Many fish are hard to switch from one food to another. Feeding them in a bowl will get them to associate the bowl (and you putting things in it) with food. This makes it much easier to switch them to the foods you want them to eat, not just what they choose to eat. This can help switch many fish over to prepared foods and off of risky, less nutritious live foods. This works for knife fish, spiny eels, freshwater rays, and many others.
Most fish will quickly learn any patterns that are related to food and being fed. Using a bowl provides them with a specific spot they know food will be, rather than it being all over the surface (which can lead to some of the food ending up out of sight behind filters, tubes, and wires), all over the bottom, or trapped in and under plants and other decorations. All of these circumstances can lead to uneaten, rotting food that will lower water quality.
Bowl feeding also allows the aquarist to monitor which fish are eating, and how much they are eating. This can have huge advantages in making sure all fish are eating, and spotting any problems with dominate or subordinate individuals. Aggressive behavior is usually amplified at feeding time, even though in general it seems they all get along. Having all the food in one spot will allow you to see if any of the fish are causing problems for other fish, or are being harassed too much. With food all over the tank it is hard to catch problem fish in action. I find that many of the fish feed in shifts. Certain species or individuals will be the first to feed. As they fill up and go about their business others will move in for their turn. Because of this, feeding guides like ‘no more than two minutes’, ‘3-5 minutes of feeding’, and others are not always the best to go by. By allowing more time for feeding you can ensure that all the fish get a full meal.

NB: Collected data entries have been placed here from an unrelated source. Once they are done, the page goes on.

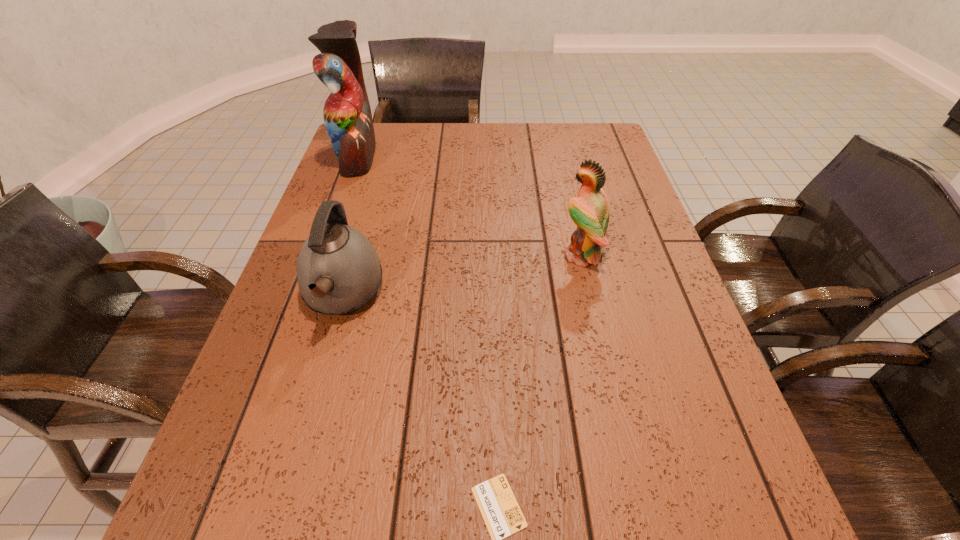
Where is `free space between the nearer parrot and the kettle`? Image resolution: width=960 pixels, height=540 pixels. free space between the nearer parrot and the kettle is located at coordinates (462, 275).

The height and width of the screenshot is (540, 960). In order to click on vacant area that lies between the third shortest object and the second shortest object in this screenshot , I will do `click(462, 275)`.

Find the location of a particular element. The image size is (960, 540). vacant area that lies between the right parrot and the farthest object is located at coordinates click(x=469, y=206).

Select which object appears as the closest to the taller parrot. Please provide its 2D coordinates. Your answer should be formatted as a tuple, i.e. [(x, y)], where the tuple contains the x and y coordinates of a point satisfying the conditions above.

[(338, 270)]

Image resolution: width=960 pixels, height=540 pixels. I want to click on object that is the second closest one to the second shortest object, so click(502, 515).

Where is `free spot that satisfies the following two spatial constraints: 1. on the front-facing side of the shorter parrot; 2. at the spout of the second shortest object`? free spot that satisfies the following two spatial constraints: 1. on the front-facing side of the shorter parrot; 2. at the spout of the second shortest object is located at coordinates (590, 294).

Where is `vacant space that satisfies the following two spatial constraints: 1. on the front-facing side of the rightmost object; 2. at the spout of the second shortest object`? The image size is (960, 540). vacant space that satisfies the following two spatial constraints: 1. on the front-facing side of the rightmost object; 2. at the spout of the second shortest object is located at coordinates (590, 294).

Where is `vacant area in the image that satisfies the following two spatial constraints: 1. on the front-facing side of the rightmost object; 2. at the spout of the third tallest object`? Image resolution: width=960 pixels, height=540 pixels. vacant area in the image that satisfies the following two spatial constraints: 1. on the front-facing side of the rightmost object; 2. at the spout of the third tallest object is located at coordinates (590, 294).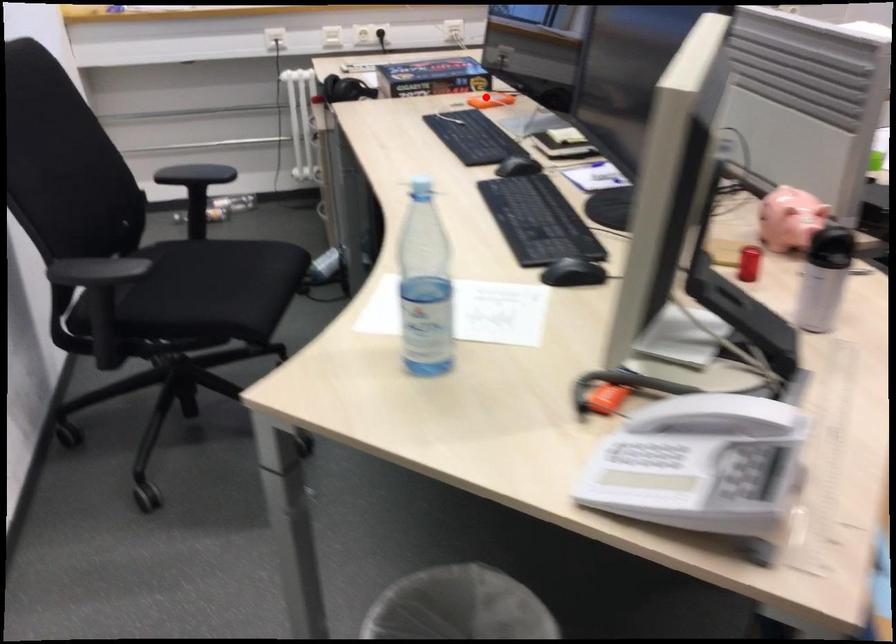
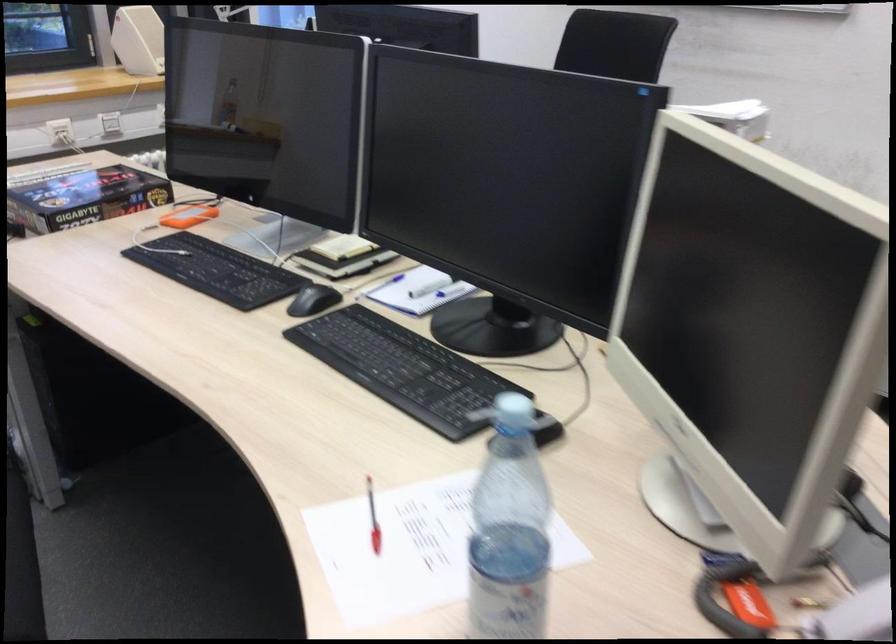
Question: I am providing you with two images of the same scene from different viewpoints. Image1 has a red point marked. In image2, the corresponding 3D location appears at what relative position? Reply with the corresponding letter.

Choices:
 (A) Closer
 (B) Farther

Answer: (A)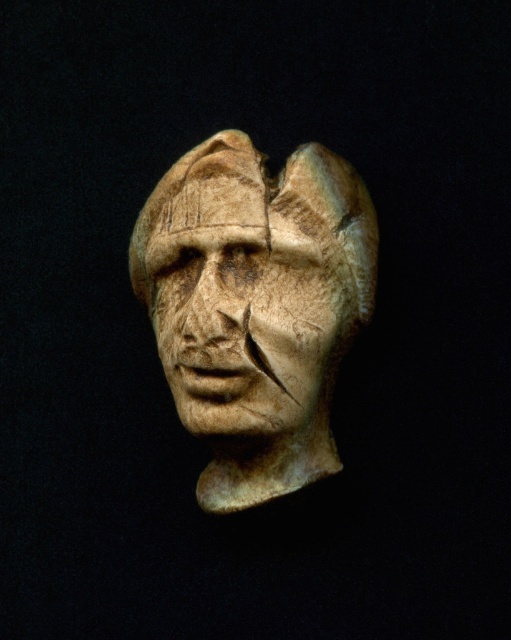
You are standing 5 feet away from the carved stone head in the image. There is a point at coordinates point (335, 225) on the sculpture. Can you reach this point without moving closer than your current position?

The distance of point (335, 225) from viewer is 4.35 feet, so yes, you can reach this point without moving closer since you are currently 5 feet away, which is farther than the point.

You are an archaeologist examining the image of an ancient sculpture. You notice two features labeled as the beige stone head at center and the carved stone face at center. Based on the scene described, which of these two features is bigger in size?

The beige stone head at center is larger in size than the carved stone face at center according to the description.

Where is the beige stone head at center located in the image?

The beige stone head at center is located at point coordinates of approximately 0.480 on the x axis and 0.501 on the y axis.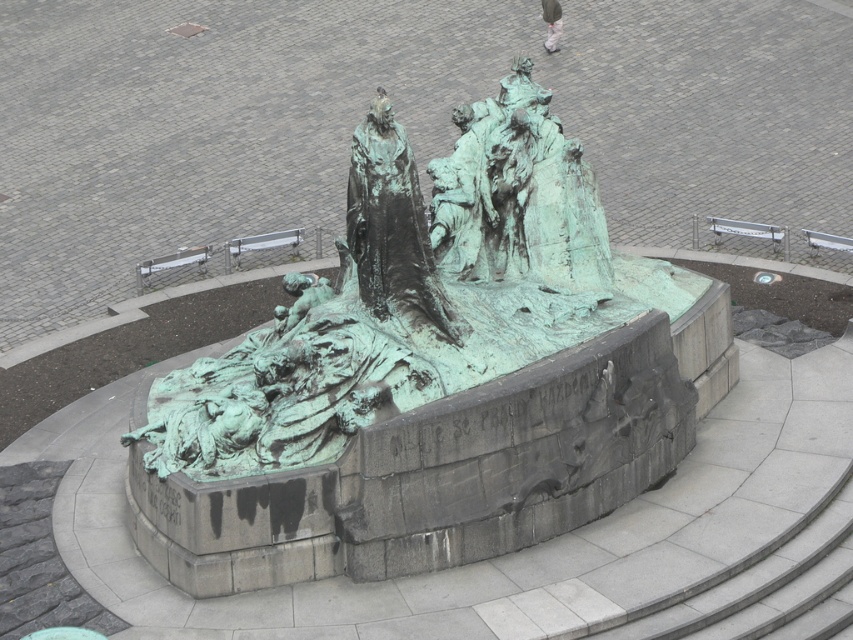
Question: Among these objects, which one is farthest from the camera?

Choices:
 (A) green patina sculpture at center
 (B) green patina statue at center

Answer: (A)

Question: Which object is closer to the camera taking this photo?

Choices:
 (A) green patina sculpture at center
 (B) green patina statue at center

Answer: (B)

Question: Does green patina sculpture at center appear over green patina statue at center?

Choices:
 (A) yes
 (B) no

Answer: (A)

Question: Is green patina sculpture at center wider than green patina statue at center?

Choices:
 (A) no
 (B) yes

Answer: (B)

Question: Does green patina sculpture at center appear on the right side of green patina statue at center?

Choices:
 (A) yes
 (B) no

Answer: (A)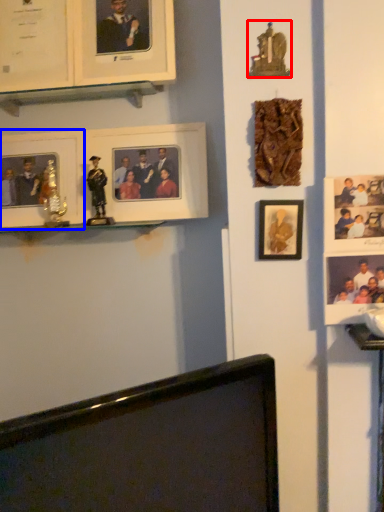
Question: Which of the following is the farthest to the observer, portrait (highlighted by a red box) or picture frame (highlighted by a blue box)?

Choices:
 (A) portrait
 (B) picture frame

Answer: (B)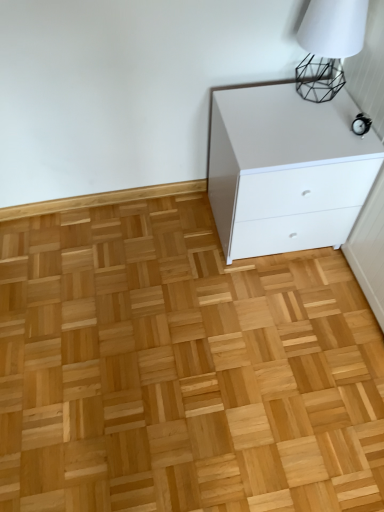
Where is `vacant area that is in front of white glossy chest of drawers at upper right`? The image size is (384, 512). vacant area that is in front of white glossy chest of drawers at upper right is located at coordinates (283, 305).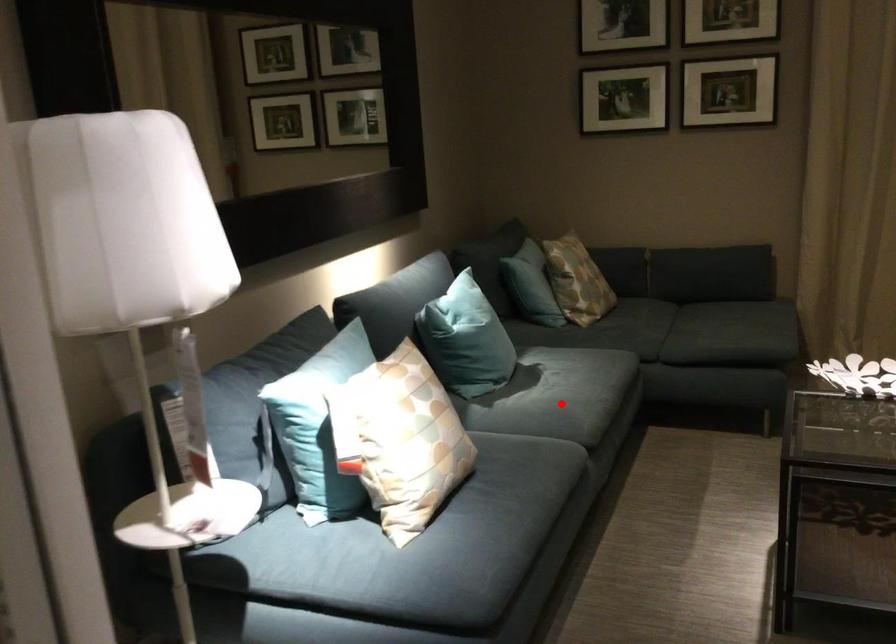
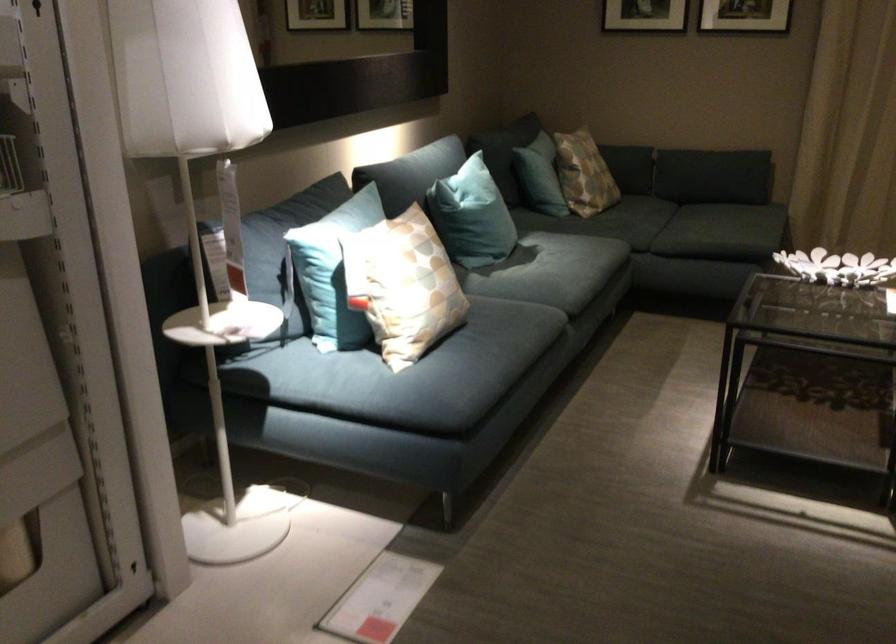
Question: I am providing you with two images of the same scene from different viewpoints. A red point is shown in image1. For the corresponding object point in image2, is it positioned nearer or farther from the camera?

Choices:
 (A) Nearer
 (B) Farther

Answer: (B)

I use an under gravel filter riser tube (three feet long, one inch in diameter clear plastic) with a funnel taped to the end to put the food in the bowl. The tube sits in the bowl while all the food sinks, then I remove the tube, which releases all the food into the bowl. By this time most of the fish know it is feeding time and are waiting for the food to be released. I use a measuring spoon to put the food in the funnel. This also allows me to keep track of exactly how much I am adding and easily make adjustments, rather than just grabbing a pinch or two.
All of my tanks are only fed one food (New Life Spectrum), so all the fish feed out of the bowl if there is a bowl in that tank. All the fish learned very quickly that the food was in the bowl. My tiretrack eel was always the first one to the bowl. While the food was still in the tube sinking, he would literally put his snout between the bowl and the tube and tap the tube up, releasing some food that he would quickly suck up. Cichlids will learn where the food is very quickly too. Even less intelligent species such as Characins will learn very quickly that the food is in the bowl.
The bowls I use are heavy reptile feeding bowls. They have a natural look to them, making them fit in more with the decorations in most tanks. They are relatively cheap and very durable.
Bowls are especially useful when feeding sinking foods on a substrate large enough to let the food fall between the pieces of gravel and out of reach to the fish. The bowl keeps the food on top where the fish can get to it.
I have even used this method to get freshwater stingrays to accept pellets within one week of arrival in the store. I started them on black worms just to make sure they were eating in general, then quickly moved them on to pellets.